Why Alaafin Oyo Abobaku Run for His Life and What will Happen if he Doesn’t Run Away

Following the tragic death of the Alaafin of Oyo, Oba Lamidi Adeyemi III, many Nigerians on social media have been asking questions about whether the late monarch had an Abobaku and what would happen to him

Who is Abobaku?
This is how Kehinde T E Ajayi and Falade Thaddeus Odunayo defined Abobaku in the research paper titled Abobaku: Human Sacrifice In Yoruba Rites of Kingship: “Abobaku is a chieftaincy title in Yoruba land and it literarily means one who dies with the king

Following the death of a top Yoruba traditional ruler, the Alaafin of Oyo, Oba Lamidi Adeyemi III yesterday, the subject of Abobaku, the man whom they say should die with the king, has come to the fore again, topping Twitter trend.

The issue of Abobaku became prominent after the death of Oba Sijuade Okunade, the late Ooni of Ife. It was rumoured that another man would be buried with him, the Abobaku, who, during the Ooni’s lifetime, enjoyed the same privileges as the Oba and must also share in his death.

The belief was that if the Abobaku was not buried with the king, the community would record serious calamity.

A top chief of Ife, the Lowa Adimula of Ile-Ife, Adeyeye Adekola Adesiyan, says the claim that a deceased Ooni of Ife is buried alongside their closest aide, abobaku, is not true.

In an interview with BBC Yoruba last year, Adesiyan, who served as abobaku to Ooni Sijuwade Okunade for 14 years, said abobaku was Ooni’s aide-de-camp.

In another interview with The Punch last year, Adesiyan said an abobaku may die over shock on learning about the death of his Oba because of their closeness. He said it is akin to the kind of thing that happens for some husbands and wives that love and trust each other so much that If one should die, the other may not survive for long

The term “Abobaku” is presently trending on Twitter and other social media platforms following the news passing of Oba Adeyemi today.

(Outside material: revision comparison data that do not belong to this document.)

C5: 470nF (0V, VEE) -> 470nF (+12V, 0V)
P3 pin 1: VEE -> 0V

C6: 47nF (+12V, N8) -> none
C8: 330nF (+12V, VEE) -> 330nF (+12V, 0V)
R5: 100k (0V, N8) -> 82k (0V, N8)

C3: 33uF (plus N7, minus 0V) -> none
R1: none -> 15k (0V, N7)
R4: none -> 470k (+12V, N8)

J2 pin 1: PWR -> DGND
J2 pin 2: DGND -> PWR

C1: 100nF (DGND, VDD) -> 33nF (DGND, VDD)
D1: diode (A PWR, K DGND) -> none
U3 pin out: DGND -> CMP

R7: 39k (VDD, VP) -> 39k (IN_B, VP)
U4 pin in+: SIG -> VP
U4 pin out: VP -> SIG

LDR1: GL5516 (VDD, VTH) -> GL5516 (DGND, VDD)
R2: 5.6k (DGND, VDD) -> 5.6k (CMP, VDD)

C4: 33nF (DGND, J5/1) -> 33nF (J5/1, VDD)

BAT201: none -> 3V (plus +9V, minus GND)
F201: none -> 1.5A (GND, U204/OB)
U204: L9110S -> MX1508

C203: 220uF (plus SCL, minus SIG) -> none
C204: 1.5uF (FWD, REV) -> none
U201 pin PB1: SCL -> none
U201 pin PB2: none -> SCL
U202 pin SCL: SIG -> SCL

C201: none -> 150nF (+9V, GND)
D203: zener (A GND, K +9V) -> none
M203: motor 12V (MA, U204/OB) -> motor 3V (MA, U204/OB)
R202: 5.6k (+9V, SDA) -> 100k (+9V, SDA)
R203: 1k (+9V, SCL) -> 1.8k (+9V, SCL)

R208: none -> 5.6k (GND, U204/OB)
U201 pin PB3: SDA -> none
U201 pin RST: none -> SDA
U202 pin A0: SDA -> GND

Many tweeps have been sharing comments on what would be the fate of the one closest to the king, having enjoyed the same benefits with the monarch while alive.

While some showed concerns and kicked against the revival of such tradition following the circumstances that surrounded the passing the late Ife Monarch, Oba Sijuwade, whose Abobaku was said to have run away because of the fear of death; others are asking that chief Abobaku be closely monitored from escaping so as to be buried with the monarch to avoid calamity in the land.

Meanwhile, some days ago, there was a trending report of the Abobaku of Oníkòyí of Ikoyi escaping to an unknown destination and yet to be found.

In ancient Yoruba Culture, anyone who bore the Abobaku title was buried alongside the incumbent king upon his demise.

It is believed that the title was a way of strengthening loyalty and preventing betrayal that could lead to the King’s untimely death since whoever occupied the position was sure to protect the King as much as he could, to avoid his death as well.

Alaafin Oyo Abobaku
Abobaku title was a death trap, as the holder of such title had their life depending on the death or survival of the incumbent King. But the position was much contested, just like other exalting chiefly titles in the kingdom. And this was because of the benefits attached to the title.

The abobaku is believed to be close to the King with the right to enjoy the royal largess. He may even have rights nearly equal to that of the King, depending on the cultural practices of the kingdom in question.

Following the death of the previous Ooni of Ife, Oba Sijuwade, it was rumored that the abobaku escaped; to avoid getting buried along with the dead King. But this has been dispelled as fake news, with clarifications emerging to prove that no such title existed in Ile-Ife.